• Given task
Reproduce every line of the items below with no changes at all.

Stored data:
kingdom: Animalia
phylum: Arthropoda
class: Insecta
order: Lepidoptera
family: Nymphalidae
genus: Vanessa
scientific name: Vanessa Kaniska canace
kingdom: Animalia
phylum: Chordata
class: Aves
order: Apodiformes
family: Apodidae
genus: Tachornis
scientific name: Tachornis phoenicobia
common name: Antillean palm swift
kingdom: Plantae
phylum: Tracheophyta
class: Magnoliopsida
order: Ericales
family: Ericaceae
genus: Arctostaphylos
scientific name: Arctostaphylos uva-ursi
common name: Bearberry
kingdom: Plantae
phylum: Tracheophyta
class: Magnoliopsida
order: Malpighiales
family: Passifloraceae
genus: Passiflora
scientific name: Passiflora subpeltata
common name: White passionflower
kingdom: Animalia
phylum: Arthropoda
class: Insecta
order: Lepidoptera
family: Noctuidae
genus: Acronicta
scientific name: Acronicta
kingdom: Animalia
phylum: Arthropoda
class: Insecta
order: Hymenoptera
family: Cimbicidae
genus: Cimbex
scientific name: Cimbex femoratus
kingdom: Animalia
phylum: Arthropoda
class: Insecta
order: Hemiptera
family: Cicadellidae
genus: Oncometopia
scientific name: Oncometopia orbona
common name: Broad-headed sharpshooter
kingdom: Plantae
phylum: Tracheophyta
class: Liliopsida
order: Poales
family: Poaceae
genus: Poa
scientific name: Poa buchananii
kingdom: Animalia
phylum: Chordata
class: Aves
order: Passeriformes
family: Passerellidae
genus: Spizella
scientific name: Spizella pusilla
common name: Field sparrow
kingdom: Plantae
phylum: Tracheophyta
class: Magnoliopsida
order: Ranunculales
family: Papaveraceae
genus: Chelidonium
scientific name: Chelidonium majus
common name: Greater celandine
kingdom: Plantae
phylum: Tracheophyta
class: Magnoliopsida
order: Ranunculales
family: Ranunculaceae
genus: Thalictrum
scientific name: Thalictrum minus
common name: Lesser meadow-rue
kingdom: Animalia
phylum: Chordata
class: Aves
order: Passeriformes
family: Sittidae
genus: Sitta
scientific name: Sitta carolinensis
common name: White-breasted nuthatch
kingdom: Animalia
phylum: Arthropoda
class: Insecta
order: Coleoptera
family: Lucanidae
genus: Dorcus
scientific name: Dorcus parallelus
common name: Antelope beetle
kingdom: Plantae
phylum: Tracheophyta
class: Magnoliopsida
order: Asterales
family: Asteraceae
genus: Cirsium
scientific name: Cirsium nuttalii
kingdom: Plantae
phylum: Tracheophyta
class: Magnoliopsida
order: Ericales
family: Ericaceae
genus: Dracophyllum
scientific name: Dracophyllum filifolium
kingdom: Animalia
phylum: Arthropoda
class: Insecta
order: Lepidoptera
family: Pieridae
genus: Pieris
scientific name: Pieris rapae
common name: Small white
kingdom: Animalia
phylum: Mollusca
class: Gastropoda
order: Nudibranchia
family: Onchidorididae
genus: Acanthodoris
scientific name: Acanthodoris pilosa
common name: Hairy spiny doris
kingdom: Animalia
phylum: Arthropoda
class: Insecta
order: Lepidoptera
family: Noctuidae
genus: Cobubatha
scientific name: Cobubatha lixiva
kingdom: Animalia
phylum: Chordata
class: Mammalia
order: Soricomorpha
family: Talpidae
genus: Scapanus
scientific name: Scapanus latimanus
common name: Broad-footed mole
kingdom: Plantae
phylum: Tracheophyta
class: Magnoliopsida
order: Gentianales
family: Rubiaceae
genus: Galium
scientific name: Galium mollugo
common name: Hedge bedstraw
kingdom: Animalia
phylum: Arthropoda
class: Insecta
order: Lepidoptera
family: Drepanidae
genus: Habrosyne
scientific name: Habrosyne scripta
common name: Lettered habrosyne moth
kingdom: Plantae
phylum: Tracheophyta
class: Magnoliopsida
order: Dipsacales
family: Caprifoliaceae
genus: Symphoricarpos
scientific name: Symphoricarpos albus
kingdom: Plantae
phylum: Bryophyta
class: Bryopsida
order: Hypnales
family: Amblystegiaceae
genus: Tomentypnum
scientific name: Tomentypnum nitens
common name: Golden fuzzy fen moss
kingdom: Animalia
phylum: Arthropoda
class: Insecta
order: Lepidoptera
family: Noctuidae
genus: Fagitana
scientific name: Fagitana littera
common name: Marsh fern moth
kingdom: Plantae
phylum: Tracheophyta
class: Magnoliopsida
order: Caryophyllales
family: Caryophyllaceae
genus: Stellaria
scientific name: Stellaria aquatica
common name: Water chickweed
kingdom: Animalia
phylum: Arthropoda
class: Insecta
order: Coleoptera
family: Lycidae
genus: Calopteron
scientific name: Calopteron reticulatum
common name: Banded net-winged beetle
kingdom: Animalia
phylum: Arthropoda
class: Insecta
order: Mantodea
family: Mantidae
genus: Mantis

• Solution to this task
kingdom: Animalia
phylum: Arthropoda
class: Insecta
order: Lepidoptera
family: Nymphalidae
genus: Vanessa
scientific name: Vanessa Kaniska canace
kingdom: Animalia
phylum: Chordata
class: Aves
order: Apodiformes
family: Apodidae
genus: Tachornis
scientific name: Tachornis phoenicobia
common name: Antillean palm swift
kingdom: Plantae
phylum: Tracheophyta
class: Magnoliopsida
order: Ericales
family: Ericaceae
genus: Arctostaphylos
scientific name: Arctostaphylos uva-ursi
common name: Bearberry
kingdom: Plantae
phylum: Tracheophyta
class: Magnoliopsida
order: Malpighiales
family: Passifloraceae
genus: Passiflora
scientific name: Passiflora subpeltata
common name: White passionflower
kingdom: Animalia
phylum: Arthropoda
class: Insecta
order: Lepidoptera
family: Noctuidae
genus: Acronicta
scientific name: Acronicta
kingdom: Animalia
phylum: Arthropoda
class: Insecta
order: Hymenoptera
family: Cimbicidae
genus: Cimbex
scientific name: Cimbex femoratus
kingdom: Animalia
phylum: Arthropoda
class: Insecta
order: Hemiptera
family: Cicadellidae
genus: Oncometopia
scientific name: Oncometopia orbona
common name: Broad-headed sharpshooter
kingdom: Plantae
phylum: Tracheophyta
class: Liliopsida
order: Poales
family: Poaceae
genus: Poa
scientific name: Poa buchananii
kingdom: Animalia
phylum: Chordata
class: Aves
order: Passeriformes
family: Passerellidae
genus: Spizella
scientific name: Spizella pusilla
common name: Field sparrow
kingdom: Plantae
phylum: Tracheophyta
class: Magnoliopsida
order: Ranunculales
family: Papaveraceae
genus: Chelidonium
scientific name: Chelidonium majus
common name: Greater celandine
kingdom: Plantae
phylum: Tracheophyta
class: Magnoliopsida
order: Ranunculales
family: Ranunculaceae
genus: Thalictrum
scientific name: Thalictrum minus
common name: Lesser meadow-rue
kingdom: Animalia
phylum: Chordata
class: Aves
order: Passeriformes
family: Sittidae
genus: Sitta
scientific name: Sitta carolinensis
common name: White-breasted nuthatch
kingdom: Animalia
phylum: Arthropoda
class: Insecta
order: Coleoptera
family: Lucanidae
genus: Dorcus
scientific name: Dorcus parallelus
common name: Antelope beetle
kingdom: Plantae
phylum: Tracheophyta
class: Magnoliopsida
order: Asterales
family: Asteraceae
genus: Cirsium
scientific name: Cirsium nuttalii
kingdom: Plantae
phylum: Tracheophyta
class: Magnoliopsida
order: Ericales
family: Ericaceae
genus: Dracophyllum
scientific name: Dracophyllum filifolium
kingdom: Animalia
phylum: Arthropoda
class: Insecta
order: Lepidoptera
family: Pieridae
genus: Pieris
scientific name: Pieris rapae
common name: Small white
kingdom: Animalia
phylum: Mollusca
class: Gastropoda
order: Nudibranchia
family: Onchidorididae
genus: Acanthodoris
scientific name: Acanthodoris pilosa
common name: Hairy spiny doris
kingdom: Animalia
phylum: Arthropoda
class: Insecta
order: Lepidoptera
family: Noctuidae
genus: Cobubatha
scientific name: Cobubatha lixiva
kingdom: Animalia
phylum: Chordata
class: Mammalia
order: Soricomorpha
family: Talpidae
genus: Scapanus
scientific name: Scapanus latimanus
common name: Broad-footed mole
kingdom: Plantae
phylum: Tracheophyta
class: Magnoliopsida
order: Gentianales
family: Rubiaceae
genus: Galium
scientific name: Galium mollugo
common name: Hedge bedstraw
kingdom: Animalia
phylum: Arthropoda
class: Insecta
order: Lepidoptera
family: Drepanidae
genus: Habrosyne
scientific name: Habrosyne scripta
common name: Lettered habrosyne moth
kingdom: Plantae
phylum: Tracheophyta
class: Magnoliopsida
order: Dipsacales
family: Caprifoliaceae
genus: Symphoricarpos
scientific name: Symphoricarpos albus
kingdom: Plantae
phylum: Bryophyta
class: Bryopsida
order: Hypnales
family: Amblystegiaceae
genus: Tomentypnum
scientific name: Tomentypnum nitens
common name: Golden fuzzy fen moss
kingdom: Animalia
phylum: Arthropoda
class: Insecta
order: Lepidoptera
family: Noctuidae
genus: Fagitana
scientific name: Fagitana littera
common name: Marsh fern moth
kingdom: Plantae
phylum: Tracheophyta
class: Magnoliopsida
order: Caryophyllales
family: Caryophyllaceae
genus: Stellaria
scientific name: Stellaria aquatica
common name: Water chickweed
kingdom: Animalia
phylum: Arthropoda
class: Insecta
order: Coleoptera
family: Lycidae
genus: Calopteron
scientific name: Calopteron reticulatum
common name: Banded net-winged beetle
kingdom: Animalia
phylum: Arthropoda
class: Insecta
order: Mantodea
family: Mantidae
genus: Mantis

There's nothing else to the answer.